Low quality SMS. There are lots of things Apple could do to improve the experience of texting people without iMessage, lots of things built into the SMS standard that they do t implement.
Edit: wow thought this was commonly known. Basically Apple hasn’t adopted industry standard SMS improvements. There’s a whole campaign to try to get them to. Here’s an article explaining https://www.android.com/get-the-message/
This is an advertising campaign to get Apple to adopt Google's proprietary version of RCS, which is not the SMS standard. It is, functionally, Google's own version of iMessage, running Google software on Google servers.
This is just false, it’s sent over carrier networks and the carriers decide whose infrastructure to use. Google is one of several options. RCS is an open standard and it is the industry standard for SMS. It’s literally why every other non iphone can send high quality pictures to each other.
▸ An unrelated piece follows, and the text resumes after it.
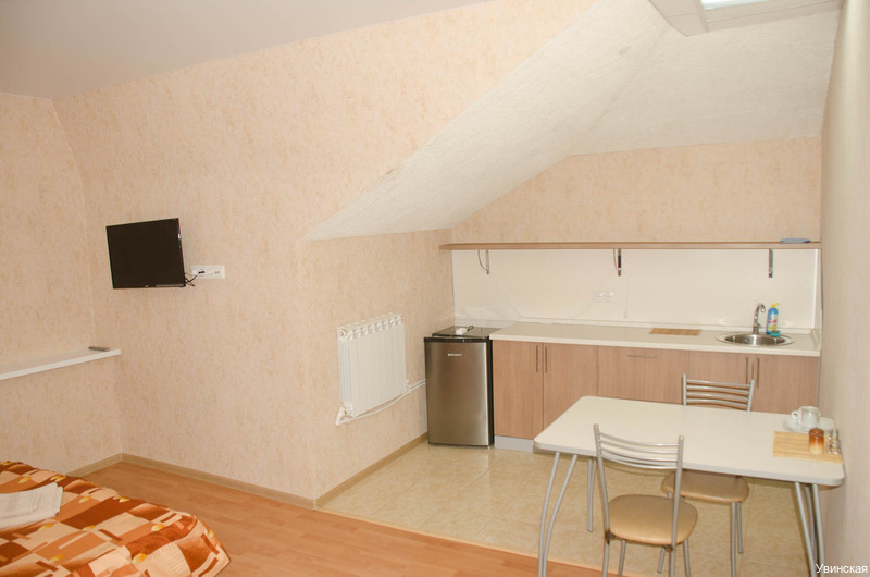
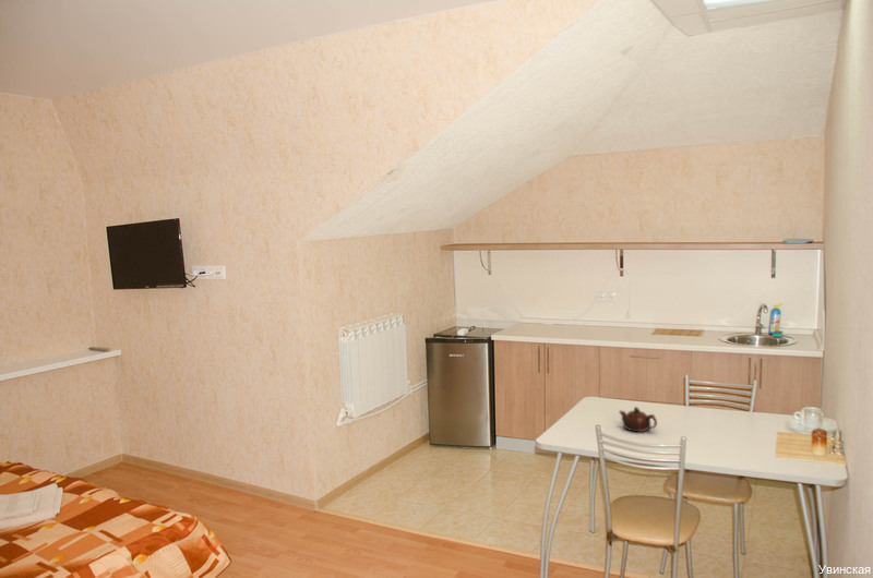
+ teapot [618,406,658,433]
Apple not adopting it is anti competitive.
The carriers never bothered to implement RCS; they just outsourced the whole thing to Google.
That nobody uses.
It's meant as a replacement for SMS. It's not just some new version of SMS that Apple hasn't upgraded to, which is what you were basically saying earlier.
It's a messaging service used exclusively by Android phones. iPhones all support iMessage; Androids (mostly) all support RCS. All of those iMessages go over Apple's servers; all of those RCS messages go over Google's servers.
For what it's worth, iPhones have supported sending full-quality pictures to everyone over a legitimately open protocol since launch day. It's called email.
Google's attempts to legally force Apple to adopt its proprietary platform is transparently anticompetitive.